**Exercise**. Write the records out exactly as shown. No pictures.

[[ Raw data open ]]

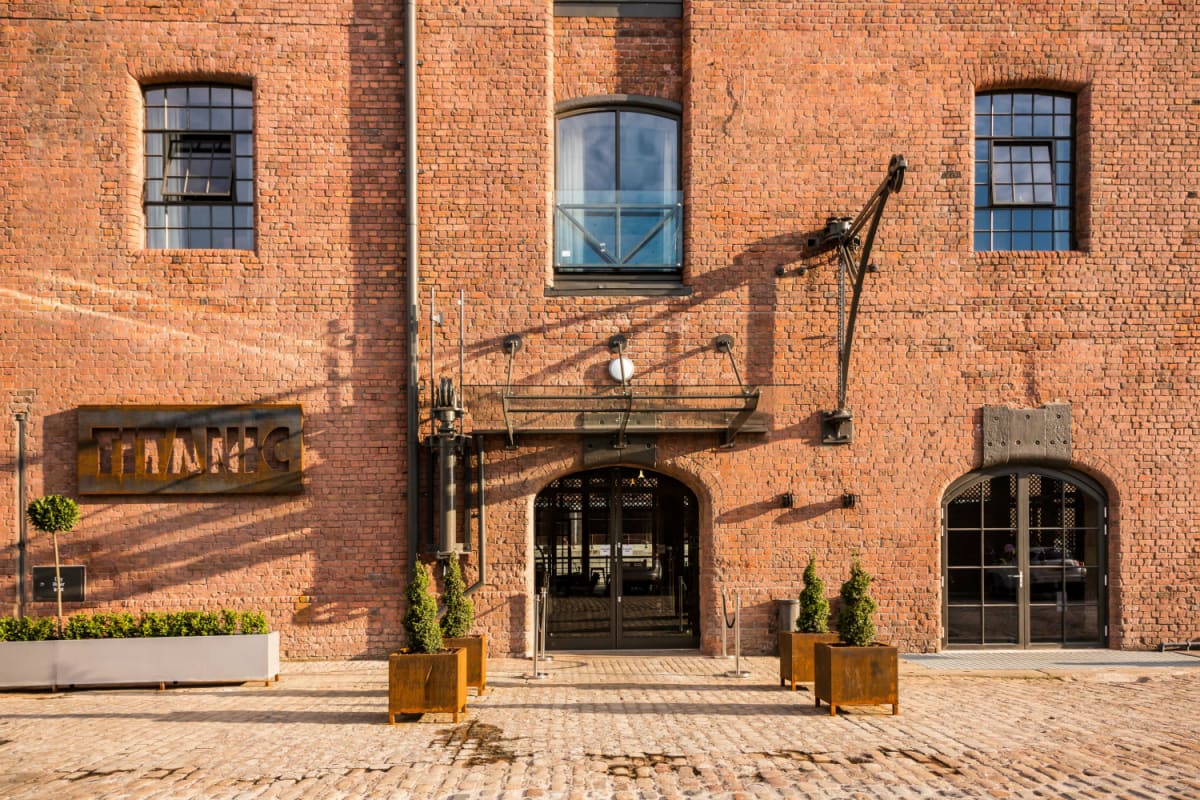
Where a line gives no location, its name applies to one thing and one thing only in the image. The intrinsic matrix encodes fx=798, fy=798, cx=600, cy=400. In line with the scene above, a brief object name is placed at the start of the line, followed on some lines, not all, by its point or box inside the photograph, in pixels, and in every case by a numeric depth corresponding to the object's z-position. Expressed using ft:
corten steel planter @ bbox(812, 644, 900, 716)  25.20
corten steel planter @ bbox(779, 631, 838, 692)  28.43
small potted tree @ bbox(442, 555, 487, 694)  27.14
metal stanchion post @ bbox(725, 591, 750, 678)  30.45
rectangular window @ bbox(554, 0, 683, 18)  35.40
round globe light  34.01
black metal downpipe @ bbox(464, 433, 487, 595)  33.50
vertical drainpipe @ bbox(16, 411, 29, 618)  33.06
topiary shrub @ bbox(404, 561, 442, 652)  24.95
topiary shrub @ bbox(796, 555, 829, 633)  28.76
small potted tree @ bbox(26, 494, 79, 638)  30.22
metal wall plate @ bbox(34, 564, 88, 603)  32.76
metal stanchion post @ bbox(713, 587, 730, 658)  33.75
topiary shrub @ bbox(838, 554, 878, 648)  25.88
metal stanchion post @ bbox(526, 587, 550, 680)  32.33
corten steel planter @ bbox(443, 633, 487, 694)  27.76
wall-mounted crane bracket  33.30
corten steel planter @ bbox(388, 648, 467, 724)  24.52
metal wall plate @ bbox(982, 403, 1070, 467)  34.73
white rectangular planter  29.12
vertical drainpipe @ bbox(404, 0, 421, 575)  33.63
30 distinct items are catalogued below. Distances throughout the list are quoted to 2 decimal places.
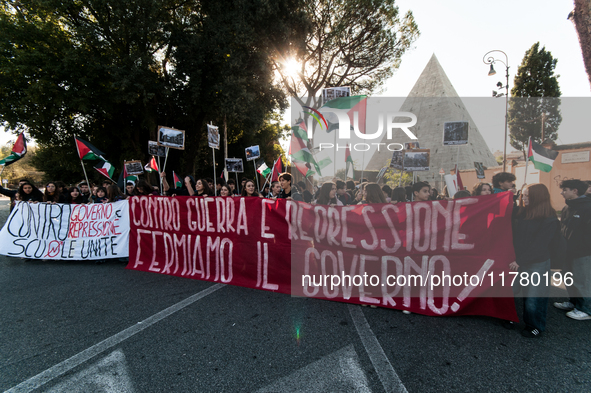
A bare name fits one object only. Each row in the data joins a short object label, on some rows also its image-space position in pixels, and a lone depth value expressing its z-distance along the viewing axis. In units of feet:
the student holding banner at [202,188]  19.86
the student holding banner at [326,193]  20.62
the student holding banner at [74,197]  24.25
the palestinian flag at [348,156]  43.32
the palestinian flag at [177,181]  34.63
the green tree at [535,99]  98.32
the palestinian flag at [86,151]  25.27
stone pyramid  144.56
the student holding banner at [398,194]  23.15
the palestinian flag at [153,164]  33.42
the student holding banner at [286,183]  17.44
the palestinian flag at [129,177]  35.96
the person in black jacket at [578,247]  10.91
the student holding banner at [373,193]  17.19
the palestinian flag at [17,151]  22.65
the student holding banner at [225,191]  19.57
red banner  10.85
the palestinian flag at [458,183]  29.67
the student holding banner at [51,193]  22.12
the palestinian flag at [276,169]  36.39
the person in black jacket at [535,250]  9.67
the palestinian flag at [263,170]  40.83
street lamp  56.82
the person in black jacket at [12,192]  22.43
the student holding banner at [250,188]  21.61
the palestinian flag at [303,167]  35.12
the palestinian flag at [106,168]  28.02
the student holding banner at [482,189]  17.04
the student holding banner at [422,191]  14.29
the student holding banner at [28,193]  22.35
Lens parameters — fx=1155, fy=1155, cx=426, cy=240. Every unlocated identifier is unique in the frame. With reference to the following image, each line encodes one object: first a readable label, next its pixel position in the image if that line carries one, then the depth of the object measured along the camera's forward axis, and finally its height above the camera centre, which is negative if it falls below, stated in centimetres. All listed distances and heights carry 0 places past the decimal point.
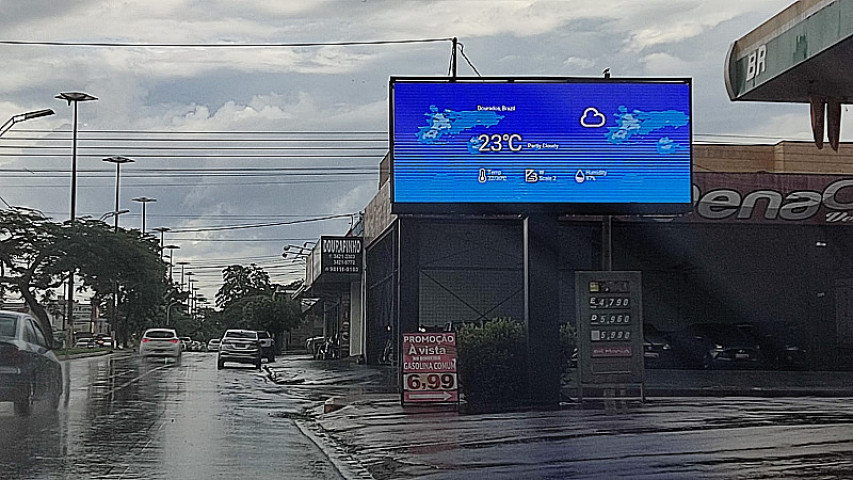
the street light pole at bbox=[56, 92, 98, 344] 6128 +1043
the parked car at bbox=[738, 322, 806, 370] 3928 -14
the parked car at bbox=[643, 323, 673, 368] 3978 -38
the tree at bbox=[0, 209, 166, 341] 6134 +467
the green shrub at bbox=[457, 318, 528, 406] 2064 -50
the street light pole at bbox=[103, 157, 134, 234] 8950 +1390
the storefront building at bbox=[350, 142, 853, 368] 3447 +279
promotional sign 2039 -58
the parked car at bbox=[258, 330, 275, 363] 5375 -45
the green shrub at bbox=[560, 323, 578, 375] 2198 -6
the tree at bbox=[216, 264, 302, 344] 7631 +261
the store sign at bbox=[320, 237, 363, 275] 4928 +350
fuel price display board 1975 +19
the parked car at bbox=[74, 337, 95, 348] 8181 -26
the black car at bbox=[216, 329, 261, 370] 4491 -34
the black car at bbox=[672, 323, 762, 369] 3891 -27
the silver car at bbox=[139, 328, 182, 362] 5284 -26
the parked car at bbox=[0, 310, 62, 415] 1895 -40
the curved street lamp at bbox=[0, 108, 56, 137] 3825 +754
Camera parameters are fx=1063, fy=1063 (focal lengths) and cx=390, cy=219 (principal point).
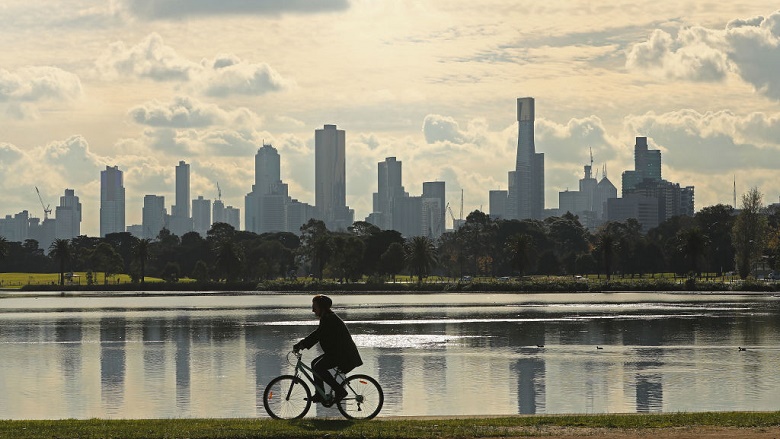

[[ Raw data closed ]]

**Exercise response**.
Where a line gives no location, its name applies to one thing and one thing only in the image. The intrinsic matrix encodes fx=798, fy=798, cx=600, cy=400. In line with the scene above, a brief object name is placed at the start of the line, followed on some lines, not all, by its point or box inside the photograph, in pixels, and in every case by a numeric depth corresponding to the object's z-position. Expressed using ft:
corten steel planter @ bbox(812, 644, 900, 716)  25.20
corten steel planter @ bbox(779, 631, 838, 692)  28.43
small potted tree @ bbox(442, 555, 487, 694)  27.14
metal stanchion post @ bbox(725, 591, 750, 678)  30.45
rectangular window @ bbox(554, 0, 683, 18)  35.40
round globe light  34.01
black metal downpipe @ bbox(464, 433, 487, 595)  33.50
vertical drainpipe @ bbox(16, 411, 29, 618)  33.06
topiary shrub @ bbox(404, 561, 442, 652)  24.95
topiary shrub @ bbox(796, 555, 829, 633)  28.76
small potted tree @ bbox(26, 494, 79, 638)  30.22
metal wall plate @ bbox(34, 564, 88, 603)  32.76
metal stanchion post @ bbox(713, 587, 730, 658)  33.75
topiary shrub @ bbox(838, 554, 878, 648)  25.88
metal stanchion post @ bbox(526, 587, 550, 680)  32.33
corten steel planter @ bbox(443, 633, 487, 694)  27.76
wall-mounted crane bracket  33.30
corten steel planter @ bbox(388, 648, 467, 724)  24.52
metal wall plate @ bbox(982, 403, 1070, 467)  34.73
white rectangular planter  29.12
vertical drainpipe @ bbox(404, 0, 421, 575)  33.63
30 distinct items are catalogued below. Distances throughout the list are quoted to 2 decimal places.
A bare name fits one object only. Each row in the data joins a short object label, on some rows also its image-space position in pixels, and a lone depth value expressing its z-distance along the viewing axis. In units of feet:
the student holding banner at [202,188]  19.86
the student holding banner at [326,193]  20.62
the student holding banner at [74,197]  24.25
the palestinian flag at [348,156]  43.32
the palestinian flag at [177,181]  34.63
the green tree at [535,99]  98.32
the palestinian flag at [86,151]  25.27
stone pyramid  144.56
the student holding banner at [398,194]  23.15
the palestinian flag at [153,164]  33.42
the student holding banner at [286,183]  17.44
the palestinian flag at [129,177]  35.96
the person in black jacket at [578,247]  10.91
the student holding banner at [373,193]  17.19
the palestinian flag at [17,151]  22.65
the student holding banner at [225,191]  19.57
red banner  10.85
the palestinian flag at [458,183]  29.67
the student holding banner at [51,193]  22.12
the palestinian flag at [276,169]  36.39
the person in black jacket at [535,250]  9.67
the palestinian flag at [263,170]  40.83
street lamp  56.82
the person in black jacket at [12,192]  22.43
the student holding banner at [250,188]  21.61
the palestinian flag at [303,167]  35.12
the palestinian flag at [106,168]  28.02
the student holding banner at [482,189]  17.04
the student holding banner at [422,191]  14.29
the student holding banner at [28,193]  22.35
Lens parameters — fx=1155, fy=1155, cx=426, cy=240. Every unlocated identifier is unique in the frame. With reference to the following image, each line encodes one object: first a readable label, next its pixel position in the image if that line carries one, then the depth of the object measured along the camera's forward axis, and finally its height above the camera centre, which is negative if it falls below, stated in centimetres. All listed distances and heights carry 0 places past the decimal point.
the street light pole at bbox=[56, 92, 98, 344] 6128 +1043
the parked car at bbox=[738, 322, 806, 370] 3928 -14
the parked car at bbox=[643, 323, 673, 368] 3978 -38
the tree at bbox=[0, 209, 166, 341] 6134 +467
the green shrub at bbox=[457, 318, 528, 406] 2064 -50
the street light pole at bbox=[103, 157, 134, 234] 8950 +1390
the storefront building at bbox=[350, 142, 853, 368] 3447 +279
promotional sign 2039 -58
the parked car at bbox=[258, 330, 275, 363] 5375 -45
the green shrub at bbox=[560, 323, 578, 375] 2198 -6
the tree at bbox=[216, 264, 302, 344] 7631 +261
the store sign at bbox=[320, 237, 363, 275] 4928 +350
fuel price display board 1975 +19
the parked car at bbox=[74, 337, 95, 348] 8181 -26
the black car at bbox=[216, 329, 261, 370] 4491 -34
the black car at bbox=[672, 323, 762, 369] 3891 -27
the silver car at bbox=[139, 328, 182, 362] 5284 -26
the parked car at bbox=[0, 310, 62, 415] 1895 -40
the curved street lamp at bbox=[0, 108, 56, 137] 3825 +754
Camera parameters are fx=1063, fy=1063 (focal lengths) and cx=390, cy=219 (principal point).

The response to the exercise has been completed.